Sensing his attention, Jill closed the book and turned to look at him.

"I've come to a decision," he said softly. Jill nodded and inhaled, prepared for whatever he might say.

"Because of the various biological complexities involved, I have doubts that it is even possible for the two of us to produce viable offspring." Well wasn't this off to an optimistic start. "I still have my reservations about the risk of complications. However, I have had to remind myself that you are perfectly capable of recognizing and calculating for yourself the levels of danger involved in any undertaking.

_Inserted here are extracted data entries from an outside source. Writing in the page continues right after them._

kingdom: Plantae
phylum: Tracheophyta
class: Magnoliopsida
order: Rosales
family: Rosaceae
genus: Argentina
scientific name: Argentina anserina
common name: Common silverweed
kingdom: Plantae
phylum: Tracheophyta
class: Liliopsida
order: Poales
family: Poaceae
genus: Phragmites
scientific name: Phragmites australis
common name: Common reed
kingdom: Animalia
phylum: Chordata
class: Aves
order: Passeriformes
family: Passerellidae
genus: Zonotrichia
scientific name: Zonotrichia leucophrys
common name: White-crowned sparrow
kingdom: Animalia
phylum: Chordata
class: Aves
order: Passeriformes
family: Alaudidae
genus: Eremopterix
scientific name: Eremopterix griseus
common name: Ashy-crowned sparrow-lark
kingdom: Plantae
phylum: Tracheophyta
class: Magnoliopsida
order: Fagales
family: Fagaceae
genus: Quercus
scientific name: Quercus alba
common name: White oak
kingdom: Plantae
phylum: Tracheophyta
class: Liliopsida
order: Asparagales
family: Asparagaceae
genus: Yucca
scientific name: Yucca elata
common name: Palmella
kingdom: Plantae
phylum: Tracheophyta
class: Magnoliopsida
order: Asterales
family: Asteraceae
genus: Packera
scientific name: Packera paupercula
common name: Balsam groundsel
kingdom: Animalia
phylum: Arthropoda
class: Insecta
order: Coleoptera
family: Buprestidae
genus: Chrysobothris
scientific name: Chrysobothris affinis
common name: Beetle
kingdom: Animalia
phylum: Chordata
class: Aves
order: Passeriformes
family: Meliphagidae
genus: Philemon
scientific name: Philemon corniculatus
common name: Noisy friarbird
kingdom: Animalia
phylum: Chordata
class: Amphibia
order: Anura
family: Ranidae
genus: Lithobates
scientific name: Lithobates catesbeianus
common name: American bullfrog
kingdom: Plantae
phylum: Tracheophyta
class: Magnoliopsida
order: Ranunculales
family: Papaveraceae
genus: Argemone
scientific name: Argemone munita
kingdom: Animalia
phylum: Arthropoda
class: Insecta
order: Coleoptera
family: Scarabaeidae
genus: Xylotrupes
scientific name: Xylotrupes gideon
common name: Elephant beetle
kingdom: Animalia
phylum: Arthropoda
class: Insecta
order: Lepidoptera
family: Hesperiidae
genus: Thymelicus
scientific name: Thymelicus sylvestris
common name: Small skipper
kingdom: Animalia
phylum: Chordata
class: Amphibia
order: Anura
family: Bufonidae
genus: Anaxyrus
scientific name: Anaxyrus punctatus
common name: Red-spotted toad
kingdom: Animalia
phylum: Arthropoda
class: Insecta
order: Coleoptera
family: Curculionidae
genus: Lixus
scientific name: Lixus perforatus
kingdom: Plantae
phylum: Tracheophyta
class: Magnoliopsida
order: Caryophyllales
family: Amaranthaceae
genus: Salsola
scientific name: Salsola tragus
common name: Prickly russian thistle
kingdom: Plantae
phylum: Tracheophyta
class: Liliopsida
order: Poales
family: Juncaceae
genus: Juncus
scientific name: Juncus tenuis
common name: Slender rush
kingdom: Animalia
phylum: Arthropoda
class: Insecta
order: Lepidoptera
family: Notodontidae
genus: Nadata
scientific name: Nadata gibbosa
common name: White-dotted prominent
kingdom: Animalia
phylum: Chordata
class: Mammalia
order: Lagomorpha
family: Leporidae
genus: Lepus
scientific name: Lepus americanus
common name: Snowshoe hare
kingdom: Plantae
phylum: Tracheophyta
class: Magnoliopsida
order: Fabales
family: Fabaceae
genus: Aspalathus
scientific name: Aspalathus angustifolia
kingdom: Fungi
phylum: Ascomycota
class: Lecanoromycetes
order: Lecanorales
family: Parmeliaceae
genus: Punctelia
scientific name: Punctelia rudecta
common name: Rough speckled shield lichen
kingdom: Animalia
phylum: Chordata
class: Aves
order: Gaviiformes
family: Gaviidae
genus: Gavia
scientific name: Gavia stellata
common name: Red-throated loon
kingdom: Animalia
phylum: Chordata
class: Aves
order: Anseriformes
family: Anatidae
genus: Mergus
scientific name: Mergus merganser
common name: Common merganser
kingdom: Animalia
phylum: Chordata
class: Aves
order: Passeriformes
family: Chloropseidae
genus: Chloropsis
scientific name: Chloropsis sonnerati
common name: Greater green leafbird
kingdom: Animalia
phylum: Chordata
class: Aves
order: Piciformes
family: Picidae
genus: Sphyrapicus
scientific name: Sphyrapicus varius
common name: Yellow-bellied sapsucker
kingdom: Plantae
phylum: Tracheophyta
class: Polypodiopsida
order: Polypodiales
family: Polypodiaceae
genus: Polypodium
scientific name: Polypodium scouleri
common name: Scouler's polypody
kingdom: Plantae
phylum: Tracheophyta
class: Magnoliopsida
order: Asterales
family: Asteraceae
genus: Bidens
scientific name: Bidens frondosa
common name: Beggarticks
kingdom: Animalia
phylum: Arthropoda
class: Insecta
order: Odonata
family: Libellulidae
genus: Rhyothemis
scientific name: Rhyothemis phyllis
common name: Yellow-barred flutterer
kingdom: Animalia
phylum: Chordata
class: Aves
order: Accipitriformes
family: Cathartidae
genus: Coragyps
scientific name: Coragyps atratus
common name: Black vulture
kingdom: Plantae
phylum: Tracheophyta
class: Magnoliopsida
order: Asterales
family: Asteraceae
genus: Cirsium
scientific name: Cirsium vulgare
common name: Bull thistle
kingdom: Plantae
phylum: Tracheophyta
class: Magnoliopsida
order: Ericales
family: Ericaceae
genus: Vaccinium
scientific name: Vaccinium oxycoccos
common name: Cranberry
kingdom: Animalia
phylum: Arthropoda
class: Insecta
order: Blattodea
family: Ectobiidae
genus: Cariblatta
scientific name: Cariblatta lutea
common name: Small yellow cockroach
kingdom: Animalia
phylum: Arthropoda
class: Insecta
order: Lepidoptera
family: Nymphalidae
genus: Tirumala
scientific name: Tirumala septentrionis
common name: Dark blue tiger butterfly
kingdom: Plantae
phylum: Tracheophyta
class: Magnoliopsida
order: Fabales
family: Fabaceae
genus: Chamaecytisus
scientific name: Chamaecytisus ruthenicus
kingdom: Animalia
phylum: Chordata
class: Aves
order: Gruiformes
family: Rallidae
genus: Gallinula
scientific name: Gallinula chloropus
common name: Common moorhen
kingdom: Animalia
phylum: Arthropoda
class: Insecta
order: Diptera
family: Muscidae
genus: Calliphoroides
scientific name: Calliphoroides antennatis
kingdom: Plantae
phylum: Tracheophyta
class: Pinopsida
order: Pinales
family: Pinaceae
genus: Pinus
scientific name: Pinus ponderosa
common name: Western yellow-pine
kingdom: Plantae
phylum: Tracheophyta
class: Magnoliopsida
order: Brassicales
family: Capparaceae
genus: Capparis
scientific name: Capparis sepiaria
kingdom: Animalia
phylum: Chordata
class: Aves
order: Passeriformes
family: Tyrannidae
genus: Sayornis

And, if you have deemed the risk worth the reward, then I will trust your judgment." He inhaled and huffed a soft sigh. "Once those concerns were addressed, I found that I could not honestly defend my more selfish reasons for objecting. They stemmed from a situation so far removed from the one we are dealing with right now that it was foolish of me to cling to them."

A smile had been growing on Jill's face. "So in a less wordy and long-winded manner of speaking…," she prompted, unable to resist taking that little jab at him.

It did not go unnoticed, for he gave her a sharp look with absolutely nothing to back it up before continuing. "I am willing to try."

You can tell that the first third or so of that was kind of stilted and forced, but after that I managed to get it typed in one long outpouring of uncharacteristic coherence. This always seems to happen over the span of the wee hours of the morning (it's nearly six in the morning now) and it's incredibly frustrating to lose so much sleep.

Overall though, I'm very happy with how the last two thirds of this turned out. Very happy indeed. We got just enough drama to remind us that both of them are human (well mostly) but they dealt with the spat like adults, and reached an acceptable compromise while we got probably one of the fluffier moments of the whole fic. I was even touched by Jill's little speech.